Add Don Dodge to the list of people who have swooned over the concept of a specific reader for a newspaper to the point where they just don't get it - he says this in response to Scoble, who had the same questions I did:
Newspapers and magazines have very powerful brands. Part of that brand is the look and feel or presentation of the information. The layout, the font, the headlines, and the advertising are all part of the reading experience. The newspapers and magazines want to replicate the news reading experience on line. Sorry Robert, but you can't do that with an RSS reader.
These News Readers will download the whole newspaper or magazine to your laptop or PDA within a couple minutes. Then you can read it at your leisure on the plane, bus, taxi, or where ever you are. No need for an Internet connection, and no need to scroll through hundreds of individual RSS feeds.

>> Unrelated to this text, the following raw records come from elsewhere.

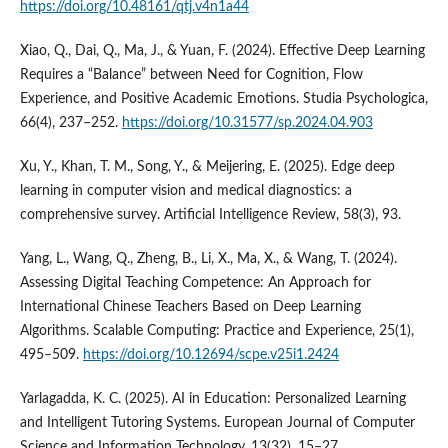
https://doi.org/10.48161/qtj.v4n1a44
Xiao, Q., Dai, Q., Ma, J., & Yuan, F. (2024). Effective Deep Learning
Requires a “Balance” between Need for Cognition, Flow
Experience, and Positive Academic Emotions. Studia Psychologica,
66(4), 237–252.
https://doi.org/10.31577/sp.2024.04.903
Xu, Y., Khan, T. M., Song, Y., & Meijering, E. (2025). Edge deep
learning in computer vision and medical diagnostics: a
comprehensive survey. Artificial Intelligence Review, 58(3), 93.
Yang, L., Wang, Q., Zheng, B., Li, X., Ma, X., & Wang, T. (2024).
Assessing Digital Teaching Competence: An Approach for
International Chinese Teachers Based on Deep Learning
Algorithms. Scalable Computing: Practice and Experience, 25(1),
495–509.
https://doi.org/10.12694/scpe.v25i1.2424
Yarlagadda, K. C. (2025). AI in Education: Personalized Learning
and Intelligent Tutoring Systems. European Journal of Computer
Science and Information Technology, 13(32), 15–27.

That's true. The trouble is, it doesn't matter, either. With an RSS reader or a web browser, I can read any news content I want, anywhere. With this reader, I can read the content for exactly one newspaper, period. What if I think to myself "well, that's what the Times thinks; I wonder what the WaPo has on it?" In Don Dodge's world, I download a second reader (and another for every paper I ever want to read). In mine, I use a single piece of software.
If the people behind this want a snowball's chance in heck of getting anywhere, then they'll need to define a common format that works across newspapers, and support it. They'll also have to figure out how to support that software, and convince people to use it instead of the tools they already have. Gee, there are even two formats out there that do this already; go figure.
Pretty doesn't matter here, as Matthew Ingram noted.